How Energy Efficient Are New Windows?

Energy costs have surged to unprecedented rates in the UK recently. This has had a huge impact on homeowners and energy bills are therefore a very hot topic. The October price caps have been released and although this has reduced the cost of energy per unit, it is still exponentially higher than it was at the start of 2022. The energy cost crisis has forced millions of UK homeowners to question how they can make their homes more energy efficient. The most popular question we are now being asked by our customers is ‘How Energy Efficient Are New Windows?’

Rising gas and electricity prices

Sources suggest that you could be losing as much as 30% of the heat from your home through your windows. The exact amount of heat loss depends on many factors such as the specification and age of your windows, property type etc. A high rate of heat loss, coupled with increased energy costs has rapidly increased the demand for new energy efficient windows. It used to be that the average household would save enough money on their energy bills to pay for their new windows after 19 years. Experts now estimate that this will be slashed to only 9 years due to the recent cost increases.

With this in mind, it’s no wonder that energy performance is one of the most important factors when deciding if your home should benefit from new windows. It is important for homeowners to be aware that not all windows and doors perform the same. Many windows and doors may look the same, but the performance can differ largely depending on multiple factors.

Window efficiency rating

What Can Affect The Energy Performance Of New Windows & Doors?


Glass covers the largest surface area of almost all windows and doors that are installed. For this reason, it has a massive impact on the overall energy efficiency. As standard, MPS do not install any new window or door with a glazing energy rating any lower than ‘A’. This is achieved by using the latest innovations within the glazing industry for both our double and triple glazed units. The use of argon gas, warm edge spacer bars and low emissivity glazing have had a great impact on the energy performance of modern sealed units.


Glass is not the only important factor when it comes to energy efficiency. The material, construction and depth of the frames also has a huge impact on the performance. Naturally, uPVC is a better insulating material when compared with aluminium, so our uPVC frames are highly efficient. Aluminium conducts more heat, so we use a thermal break to help keep the cold outside, and the warm inside. Window frames differ internally, and a high thermal efficiency is achieved by using a multi chambered profile to ensure that less heat escapes from your home. Also, a deeper frame from front to back will allow more chambers and further increase thermal performance. All profiles of windows and doors will have a different energy rating, even if they look the same. Fortunately, our experts are on hand to help explain the differences and help you understand what product best suits your needs.


A windows efficiency is only relevant if it is surveyed and installed to a high standard. If a window is manufactured too small and made to fit the aperture, this will lead to poor insulating properties and the window may seem draughty. Equally, if a window has not been finished and sealed to the correct standard then this will have an adverse effect on the performance. We have seen many high quality items installed poorly which has led to unwanted draughts and even water ingress. At MPS, we understand the importance of survey, installation and aftercare. We always ensure that the required time, effort and planning are taken. This ensures you not only have a market leading product, but market leading installation and aftercare too.

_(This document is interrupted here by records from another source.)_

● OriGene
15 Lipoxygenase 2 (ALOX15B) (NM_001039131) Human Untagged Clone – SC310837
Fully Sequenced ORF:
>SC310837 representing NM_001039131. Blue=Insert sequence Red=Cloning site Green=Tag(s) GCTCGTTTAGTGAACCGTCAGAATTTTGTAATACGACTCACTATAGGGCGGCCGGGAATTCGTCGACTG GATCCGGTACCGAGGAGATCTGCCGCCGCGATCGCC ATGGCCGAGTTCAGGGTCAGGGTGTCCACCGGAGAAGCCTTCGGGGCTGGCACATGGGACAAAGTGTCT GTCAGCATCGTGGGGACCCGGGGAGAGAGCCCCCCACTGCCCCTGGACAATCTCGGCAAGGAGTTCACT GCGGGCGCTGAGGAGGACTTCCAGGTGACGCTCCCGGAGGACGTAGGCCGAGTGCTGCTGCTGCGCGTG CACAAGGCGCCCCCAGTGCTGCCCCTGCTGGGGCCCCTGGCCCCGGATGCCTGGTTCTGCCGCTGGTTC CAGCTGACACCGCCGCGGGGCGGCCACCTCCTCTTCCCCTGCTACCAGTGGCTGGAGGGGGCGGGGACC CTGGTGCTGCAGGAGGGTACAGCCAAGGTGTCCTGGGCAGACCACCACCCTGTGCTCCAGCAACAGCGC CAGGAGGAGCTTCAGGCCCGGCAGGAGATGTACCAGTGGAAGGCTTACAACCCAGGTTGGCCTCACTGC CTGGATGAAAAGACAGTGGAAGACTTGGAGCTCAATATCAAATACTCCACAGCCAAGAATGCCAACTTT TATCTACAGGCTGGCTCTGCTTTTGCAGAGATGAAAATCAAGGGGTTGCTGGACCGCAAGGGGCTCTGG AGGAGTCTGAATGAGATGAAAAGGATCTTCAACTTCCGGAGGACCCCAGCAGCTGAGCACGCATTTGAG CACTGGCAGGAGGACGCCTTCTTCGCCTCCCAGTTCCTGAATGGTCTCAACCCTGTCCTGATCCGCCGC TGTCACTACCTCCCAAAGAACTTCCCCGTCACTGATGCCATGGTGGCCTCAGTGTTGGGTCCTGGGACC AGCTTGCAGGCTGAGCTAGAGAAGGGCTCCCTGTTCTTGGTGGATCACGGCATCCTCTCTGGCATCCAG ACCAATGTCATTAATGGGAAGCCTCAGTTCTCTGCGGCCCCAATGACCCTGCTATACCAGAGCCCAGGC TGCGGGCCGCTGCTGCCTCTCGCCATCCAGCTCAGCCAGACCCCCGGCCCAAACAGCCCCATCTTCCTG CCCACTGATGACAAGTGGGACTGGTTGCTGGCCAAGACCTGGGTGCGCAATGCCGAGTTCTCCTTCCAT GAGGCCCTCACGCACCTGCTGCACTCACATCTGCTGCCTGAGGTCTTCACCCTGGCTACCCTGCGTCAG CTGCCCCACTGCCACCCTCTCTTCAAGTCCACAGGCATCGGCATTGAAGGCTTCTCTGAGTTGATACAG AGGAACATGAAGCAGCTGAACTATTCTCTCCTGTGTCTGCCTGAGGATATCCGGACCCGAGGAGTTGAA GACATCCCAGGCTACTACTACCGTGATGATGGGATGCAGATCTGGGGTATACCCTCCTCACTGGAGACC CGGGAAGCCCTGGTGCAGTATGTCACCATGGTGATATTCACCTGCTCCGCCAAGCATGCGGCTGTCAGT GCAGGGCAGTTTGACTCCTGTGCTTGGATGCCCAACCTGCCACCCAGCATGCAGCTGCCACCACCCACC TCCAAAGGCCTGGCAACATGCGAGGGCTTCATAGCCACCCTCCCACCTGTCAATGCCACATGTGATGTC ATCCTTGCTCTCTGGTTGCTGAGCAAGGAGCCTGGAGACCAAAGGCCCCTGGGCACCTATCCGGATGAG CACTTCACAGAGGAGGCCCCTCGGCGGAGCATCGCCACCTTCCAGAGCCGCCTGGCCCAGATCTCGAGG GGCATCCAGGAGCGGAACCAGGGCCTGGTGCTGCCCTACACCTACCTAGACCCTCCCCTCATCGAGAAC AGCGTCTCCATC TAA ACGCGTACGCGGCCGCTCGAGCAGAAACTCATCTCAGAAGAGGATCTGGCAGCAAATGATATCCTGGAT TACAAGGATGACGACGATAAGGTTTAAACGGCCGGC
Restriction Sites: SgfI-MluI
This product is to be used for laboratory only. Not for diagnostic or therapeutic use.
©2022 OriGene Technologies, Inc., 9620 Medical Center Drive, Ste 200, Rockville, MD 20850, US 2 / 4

Double Glazing or Triple Glazing?

Modern double or triple glazed units both offer significant improvements over single glazing or even older double glazed units. 

The differences between double and triple glazing are simple. Double glazed units consist of 2 panes of glass which are separated by gas. Triple glazing simply adds an additional pane of glass to the unit. The additional pane of glass, coupled with a larger cavity provides more insulation, therefore less heat can escape your home. Triple glazing however, does come at a higher financial cost.

Whilst the additional pane of glass aids heat loss, it also lowers the amount of the sun’s energy that can pass through the window. This leads to a trade-off between heat lost through the window, versus heat that can be gained from the sun. With this in mind, the best solution is not always as easy as ‘should I choose double or triple glazing’. Sometimes a more tailored approach is required. Choosing high specification double glazing units for south facing or warmer parts of the home could be your best option. For north facing or colder rooms triple glazing may be more appropriate when the main goal is energy efficiency.

Advantages of Triple Glazing

  • Greater for heat efficiency
  • Enhanced noise reduction
  • Minimises areas of hot & cold in the home
  • Better for minimising condensation
  • Makes the window more secure
  • Initial outlay more expensive but more effective longer term

Advantages of Double Glazing

  • Lower purchase cost
  • Higher solar gain
  • Lighter windows mean less strain on the hinges & corner joints
  • Triple glazing without a toughened centre pane can have issues with cracking due to temperature differences, toughened glass is preferable but more expensive

How Much Do Energy Efficient Windows Cost?

Providing an answer to this question is very tricky as there are many factors that can affect the price. The size of your home, number of windows, size of the windows, material and specification all affect the overall cost.